章玉鸣又气又软,坐起身将人抱在怀里,拿帕子细细擦他的眼泪,心头那点郁结早散得干干净净,“你这双儿好生不讲理,算准了我心疼你,惹我生气,反倒还抢在我前头先哭。”
“谁惹你生气了!”
被他这么一说,姜渔更委屈,眼泪掉得更凶,“我哪里知道你平白无故闹什么脾气!你要是怪我没早告诉你身份特殊,怕我招惹仇家连累你,大可以同我和离!”
话是气话,身子却老老实实地靠在章玉鸣怀里,半点要挣开的意思都没有。
“平日里瞧着聪明伶俐,一到这事上就犯傻。”章玉鸣听得“和离”二字,气得心口发疼,“你倒是打得好算盘,和离了好去找你上家?想都别想。”
他拿帕子先擦了擦他的鼻涕,又去擦眼泪。
姜渔气得直抽气:“擦了鼻涕的帕子还擦我眼睛,脏死了!”
“我都不嫌弃,你倒先嫌弃上了。”
章玉鸣无奈换了块干净帕子,细细给他擦干净,才又沉声道:“再敢动不动提和离,我非好好收拾你一顿不可。”
他怜他从前怕那事,近来一直忍着没碰他。
这人再敢胡说,真要叫他长长教训。
“是你先同我生气的!”姜渔鼻尖通红,“你一听说我仇家多,就不理我了!既然不愿理我,我和离再找一个便是!”
他心里也藏着怕。
章玉鸣近来总同那些达官显贵打交道,他身份敏感,脸上虽尚有遮掩,可真遇上熟悉的人,难保不会被认出来。

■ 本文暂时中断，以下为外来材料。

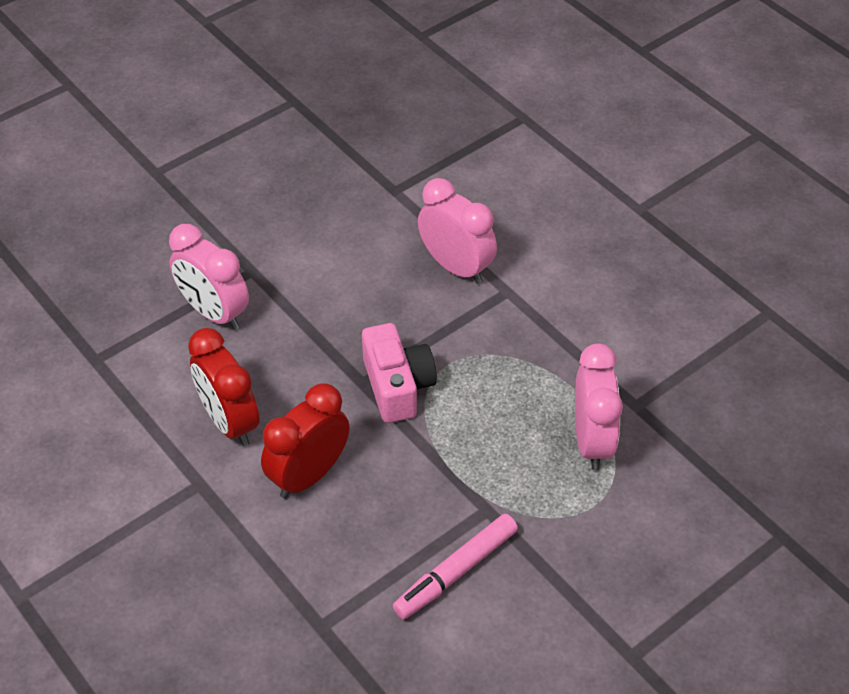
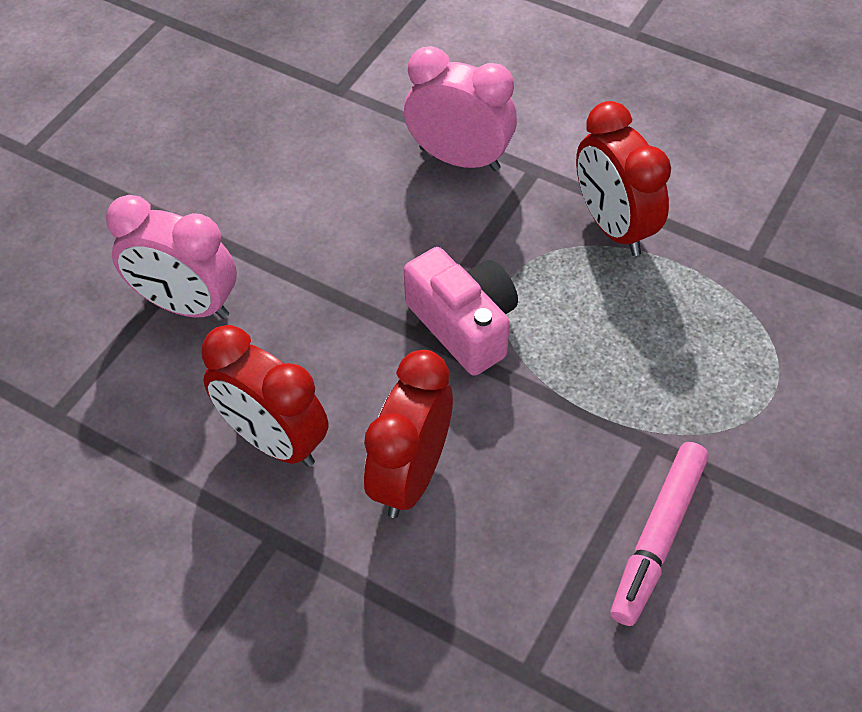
camera: 20 degrees left, 5 degrees up
pink clock [575,343,623,470] -> none
none -> red clock [576,101,671,256]

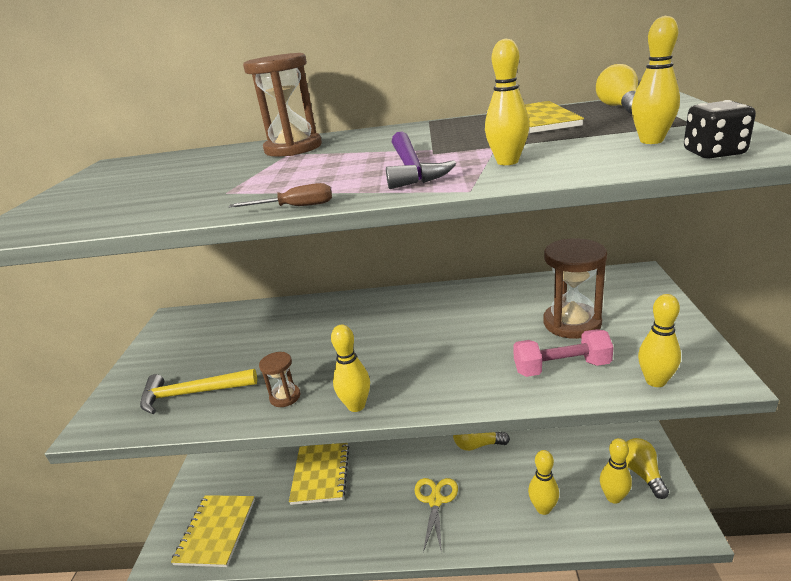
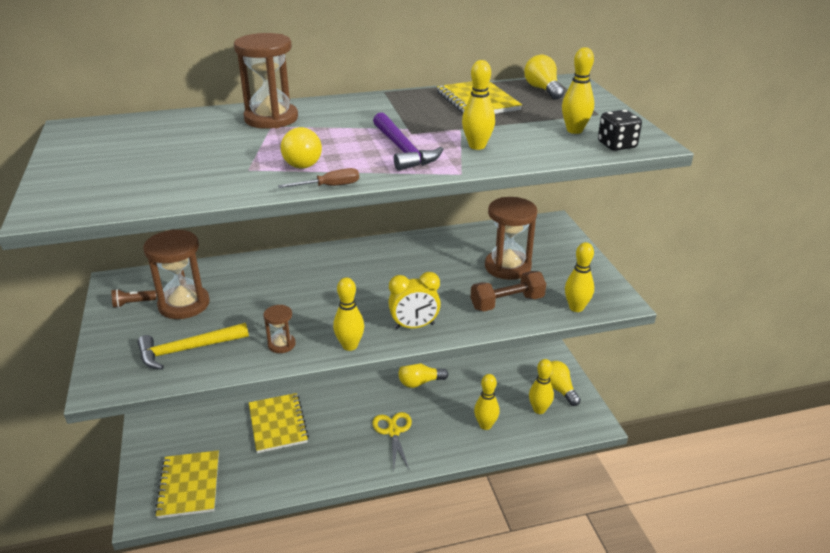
camera: 20 degrees left, 5 degrees up
pink dumbbell [513,329,614,377] -> brown dumbbell [470,271,546,311]
none -> brown flashlight [111,289,156,308]
none -> brown hourglass [143,230,210,319]
none -> yellow light bulb [281,127,322,169]
none -> yellow clock [388,272,441,329]

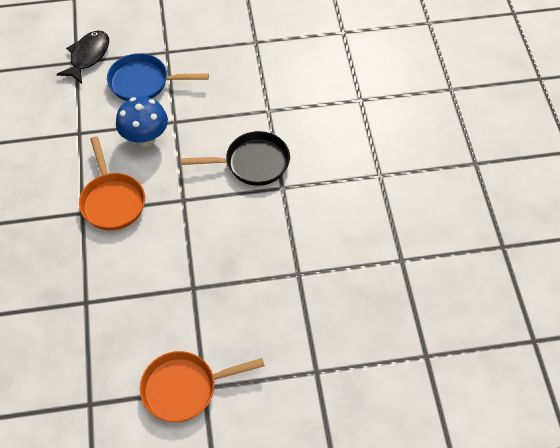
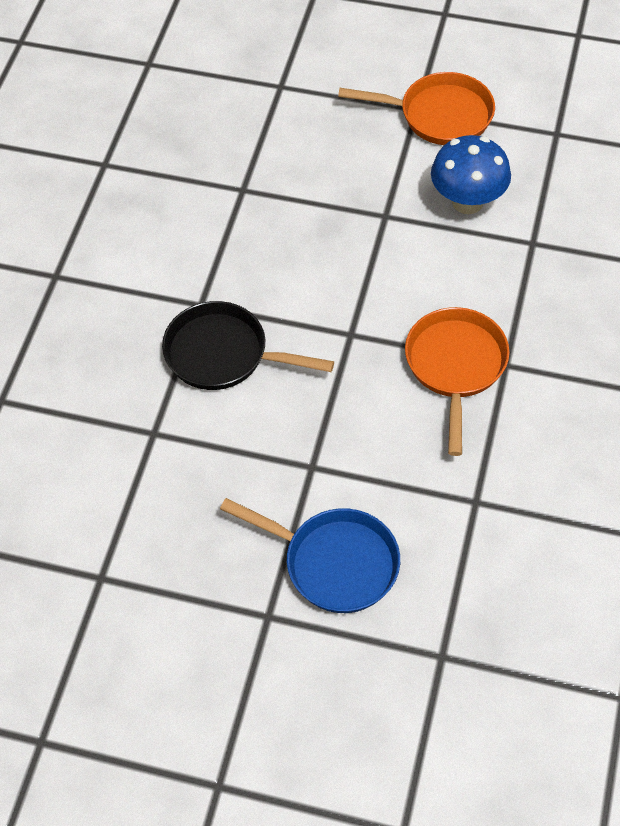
camera: 155 degrees left, 0 degrees up
black fish [57,31,109,84] -> none
blue mushroom [116,96,168,147] -> blue mushroom moved to [431,135,511,214]

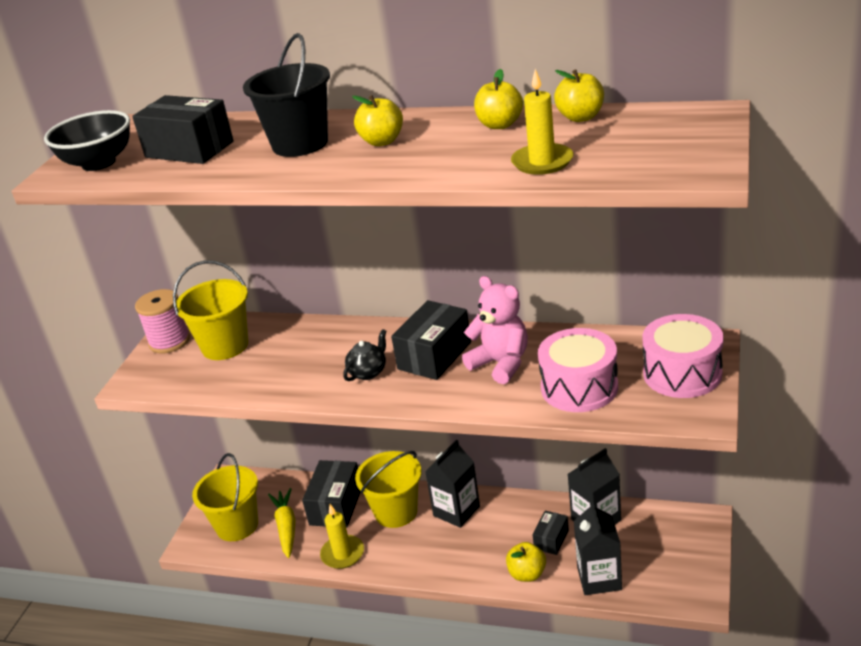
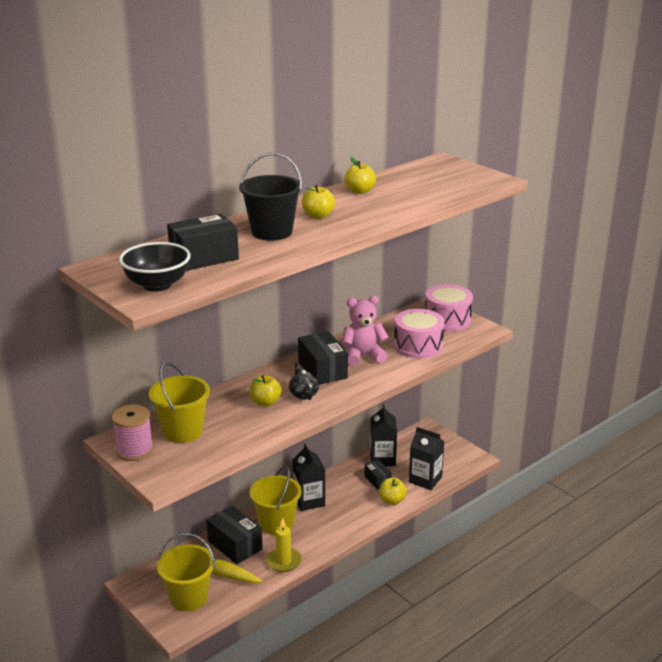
camera: 60 degrees left, 5 degrees down
yellow candle [511,69,573,175] -> none
yellow apple [554,70,604,122] -> yellow apple moved to [250,375,282,407]

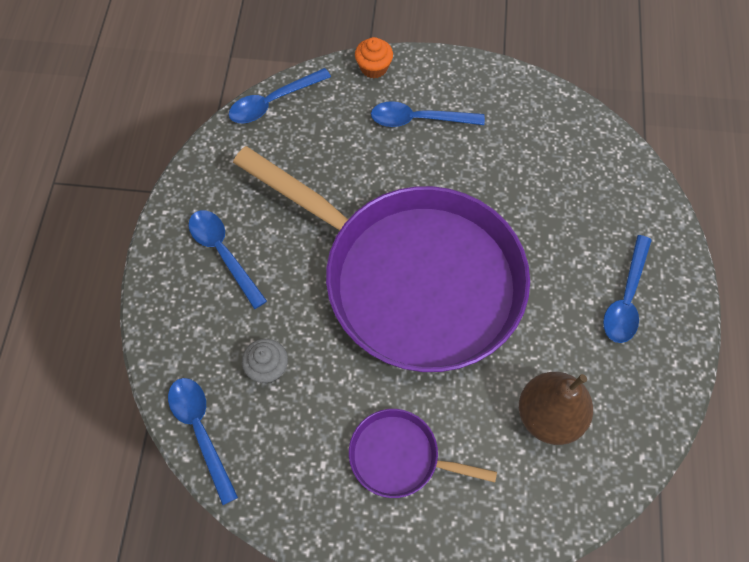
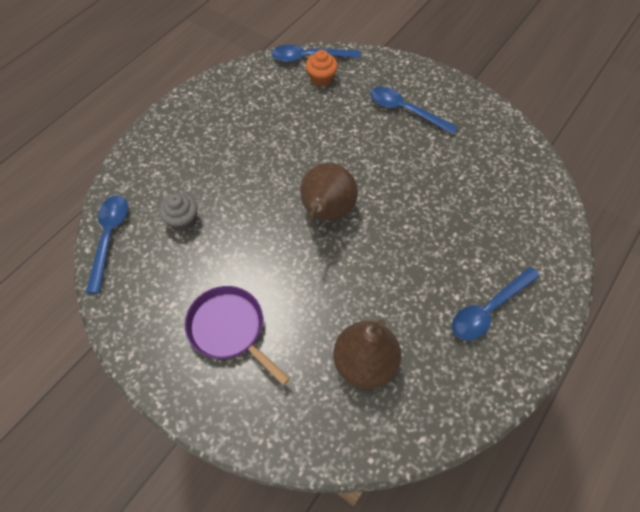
camera: 30 degrees right, 5 degrees down
blue spoon [188,210,267,309] -> none
purple pan [233,146,530,372] -> brown pear [300,163,358,221]
orange cupcake [355,37,393,78] -> orange cupcake moved to [306,50,338,86]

倒不如找个安分守己的庄稼汉子,土里刨食过一辈子,苦点累点,至少不用整日提心吊胆。
他始终记着当年从京城逃出来时,那人反复叮嘱的话——
大业未成之前,先把他们夏家的血脉保住。
“我气的根本不是这个!”章玉鸣也急了,这人怎么就误会得这么偏!
“你仇家再多又如何?大不了我再拼一些,拼了命也护着你和言儿。我气的是你心里还念着他。”
他低头,声音轻了几分,带着不易察觉的涩:
“你都已经嫁给我了,怎么还总想着他,就不能多想想我吗?”
姜渔:“……你想哪儿去了!”
他这才猛然想起,自己从前骗了章玉鸣。
他心里念着的,哪里是什么前夫君,那是他亲兄长。
这话一时又说不通。
姜渔望着他,只觉得自己这通眼泪,算是白流了。